Copy every line below that has the word "MUXDFF" in it.

Recorded data
- - -

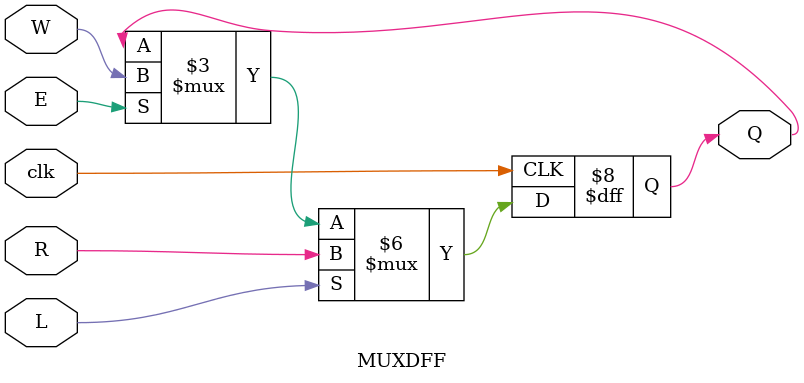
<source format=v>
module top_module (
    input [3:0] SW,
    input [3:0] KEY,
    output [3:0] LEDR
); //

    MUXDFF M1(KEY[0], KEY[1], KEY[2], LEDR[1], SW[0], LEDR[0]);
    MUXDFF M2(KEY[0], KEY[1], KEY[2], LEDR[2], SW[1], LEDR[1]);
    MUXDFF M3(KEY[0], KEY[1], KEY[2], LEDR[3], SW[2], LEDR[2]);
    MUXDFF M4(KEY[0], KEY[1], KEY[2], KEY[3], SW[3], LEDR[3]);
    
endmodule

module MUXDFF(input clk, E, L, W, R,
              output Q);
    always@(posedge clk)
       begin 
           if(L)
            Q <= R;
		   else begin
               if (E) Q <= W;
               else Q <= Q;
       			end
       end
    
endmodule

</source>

- - -

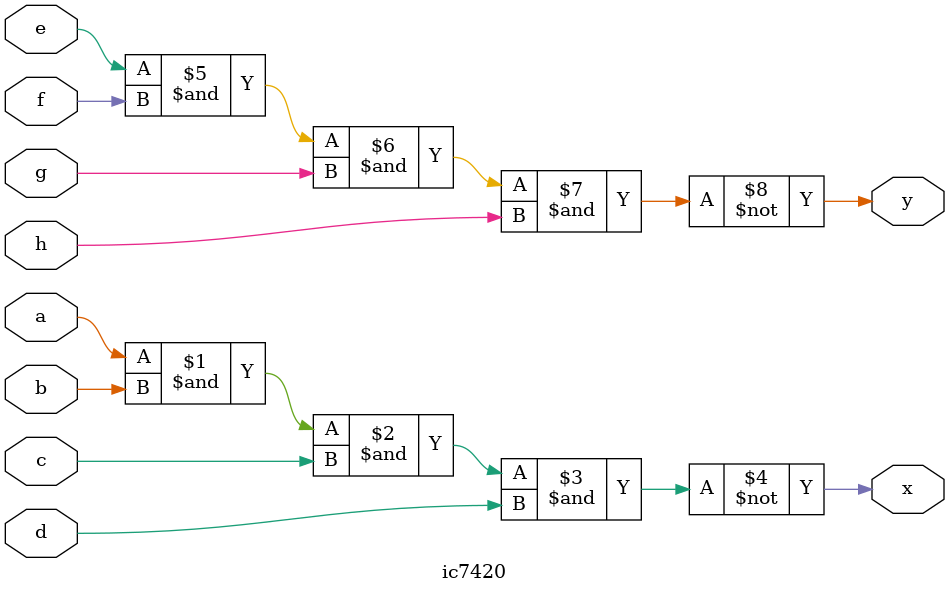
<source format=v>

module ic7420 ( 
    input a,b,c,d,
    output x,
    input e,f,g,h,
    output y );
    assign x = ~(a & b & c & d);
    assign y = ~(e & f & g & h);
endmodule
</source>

- - -

- Exercise answer:
    MUXDFF M1(KEY[0], KEY[1], KEY[2], LEDR[1], SW[0], LEDR[0]);
    MUXDFF M2(KEY[0], KEY[1], KEY[2], LEDR[2], SW[1], LEDR[1]);
    MUXDFF M3(KEY[0], KEY[1], KEY[2], LEDR[3], SW[2], LEDR[2]);
    MUXDFF M4(KEY[0], KEY[1], KEY[2], KEY[3], SW[3], LEDR[3]);
module MUXDFF(input clk, E, L, W, R,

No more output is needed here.